Peki bu kadar zararlıysa neden aşılanıyoruz? Çünkü hastalıkların riskleri hakkında insanları korkutuyorlar ve aşıların olası riskleri hakkındaki bilgilerden halkı mahrum ediyorlar.

Bu kısım aşılardan bağımsız bir bölümdür :)

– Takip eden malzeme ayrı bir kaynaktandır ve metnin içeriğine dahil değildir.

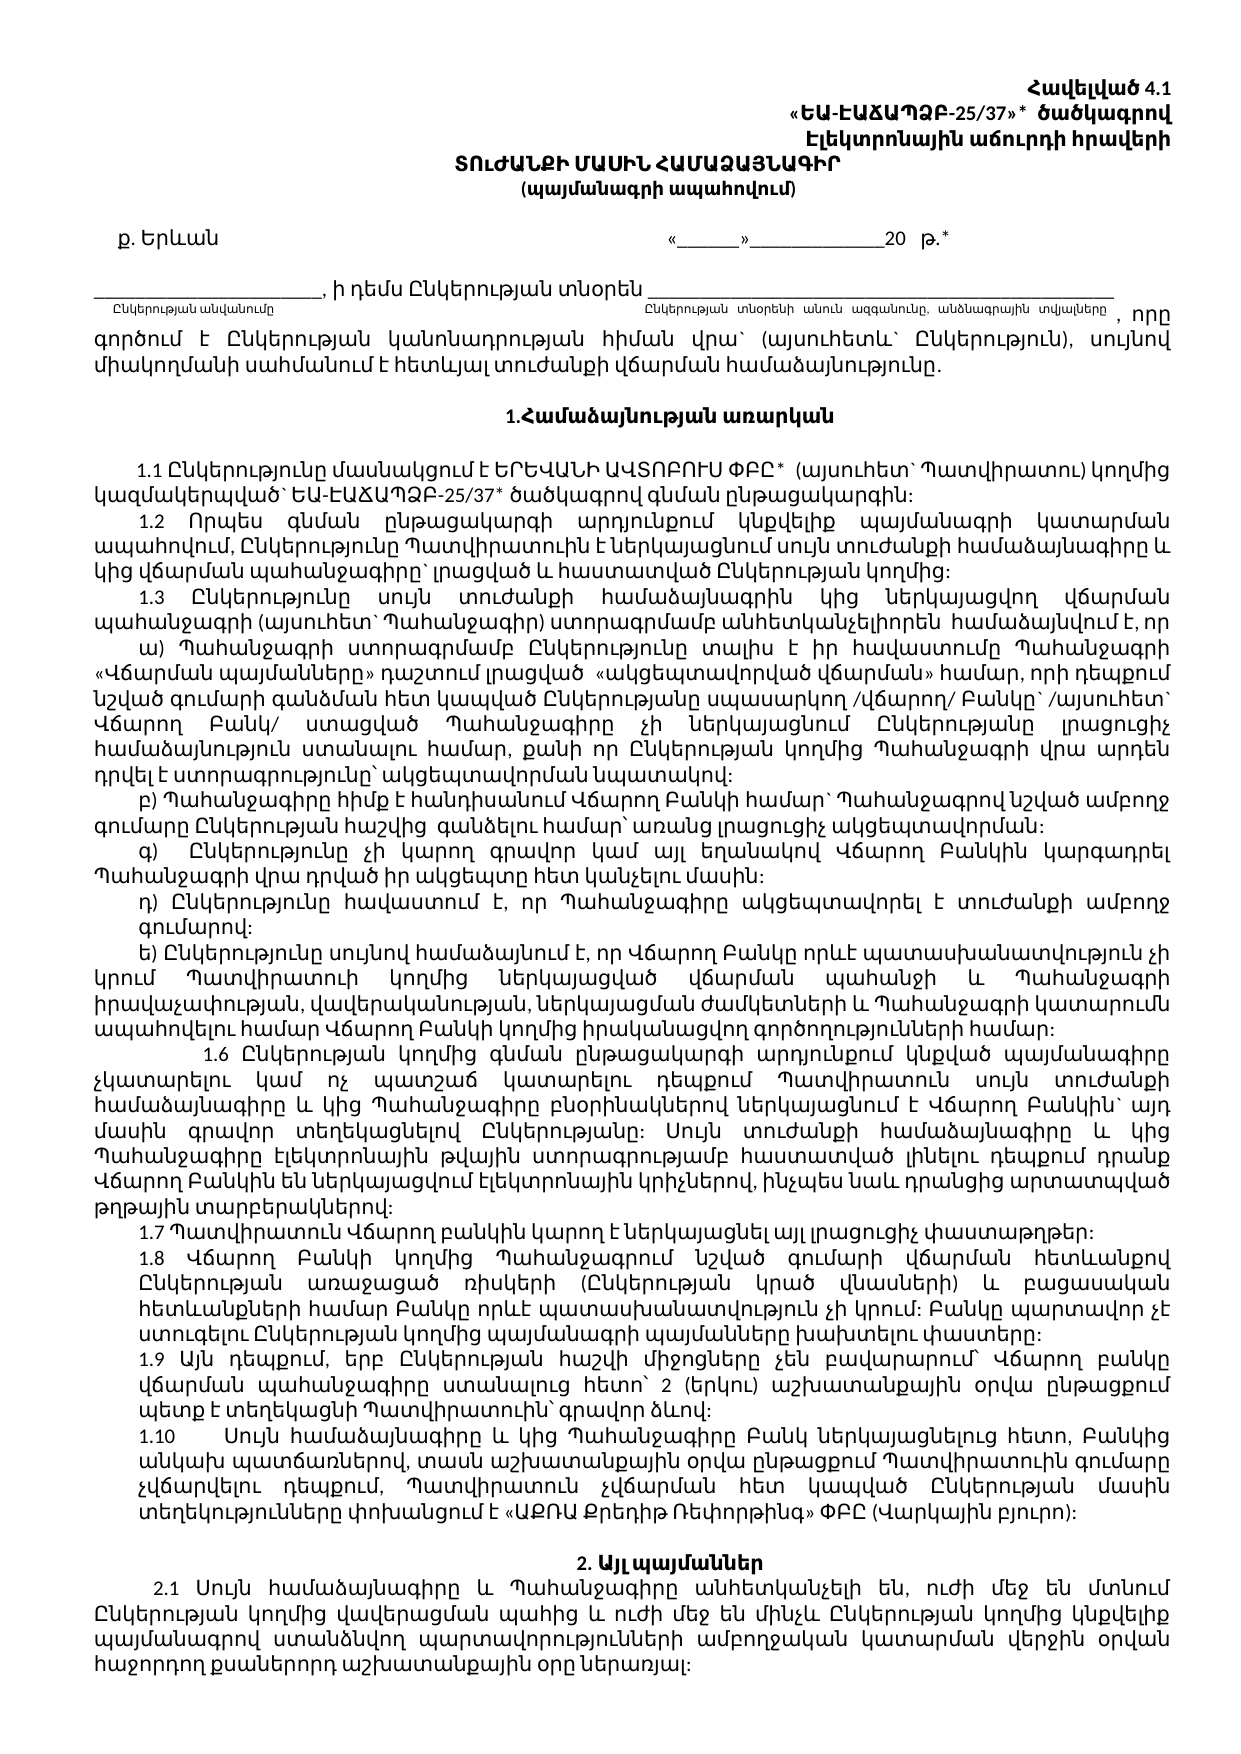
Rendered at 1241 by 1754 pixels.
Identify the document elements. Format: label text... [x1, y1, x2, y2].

Dr. Rent'in bağışıklık sistemini güçlendirmek için önerilerini eklemek istedim; bitkisel takviyeler önermiş, susam yağı, sarımsak ve hammaddesi ''curcumin'' olan bir ilaçtan bahsetmiş. ''Curcumin'' (Türkçesi var mı bilmiyorum bu bileşiğin) zerdaçalda bulunan bir bileşik ve Prof. Mutlu Demiray kansere karşı kullanarak ve bir hastanın akciğer kanserini iyileştirerek tıp literatürüne geçti; belki medyada görmüşsünüzdür. Ben röportajını dinlediğimde yemeklere özellikle zerdeçal eklemek gerektiğinden bahsediyordu. Bunlar da bonus olsun yazıyı sonuna kadar okuyan arkadaşlara.